Thursday, December 1, 2011

Germany to shorten visa processing for Indonesians

Visiting German President Christian Wulff met with President Susilo Bambang Yudhoyono in Jakarta on Thursday, as Germany plans to shorten the Schengen visa processing time for Indonesians wanting to visit the country and eurozone countries.

The German Embassy in Jakarta has announced its plan to cut its visa processing period from 12 to 3 days for Indonesians.

German Ambassador to Indonesia Norbert Baas said the policy to reduce the visa processing period would be implemented before Christmas this year.

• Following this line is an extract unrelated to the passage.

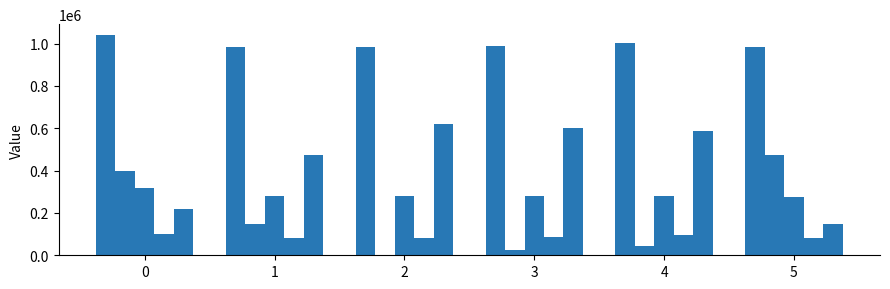

Count the number of data series in this chart.

5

The reason behind the policy was inseparable from the security and stability of Indonesia, which in the ambassador’s view had shown positive progress, especially in terms of reduced threats of terrorism.

After attending the meeting between the two leaders at the State Palace, Foreign Minister Marty Natalegawa said that Indonesia had long since asked Germany for a reduced visa processing time.

According to Marty, the meeting between Yudhoyono and Wulff was concentrated on the future of bilateral relations between the two countries.

Germany and Indonesia have had a close relationship for 60 years.

In a joint press conference, Yu-dhoyono told reporters that Indonesia suggested five strategic cooperations with Germany, namely investment and trade, health, education, research and technology.

“In investment and trade cooperation, Indonesia has MP3EI [the Master Plan for Acceleration and Expansion of Indonesia’s Economic Development], and Indonesia invites Germany to be a strategic partner,” he said.

According to Yudhoyono, the volume of German trade in Indonesia is US$6 billion, an increase by 22 percent from last year.

Wulff said that Indonesia was a country that was consistent in maintaining its economic system.

“Next year, there will be many people from Germany coming to Indonesia to invest,” Wulff said.

He added that he was impressed with how Indonesia made its democracy and economy grow together.

Indonesia has enjoyed a close relationship with Germany in the past, when B.J. Habibie was a Cabinet minister, vice president and president.

Wulff’s visit was expected to revitalize the relationship between the two countries, although perhaps not to the levels seen during Habibie’s presidency.

“The Habibie era was a combination of what had been built up before. The fact that he studied in Germany and spoke German like a native German was really a boost,” Baas said on Wednesday.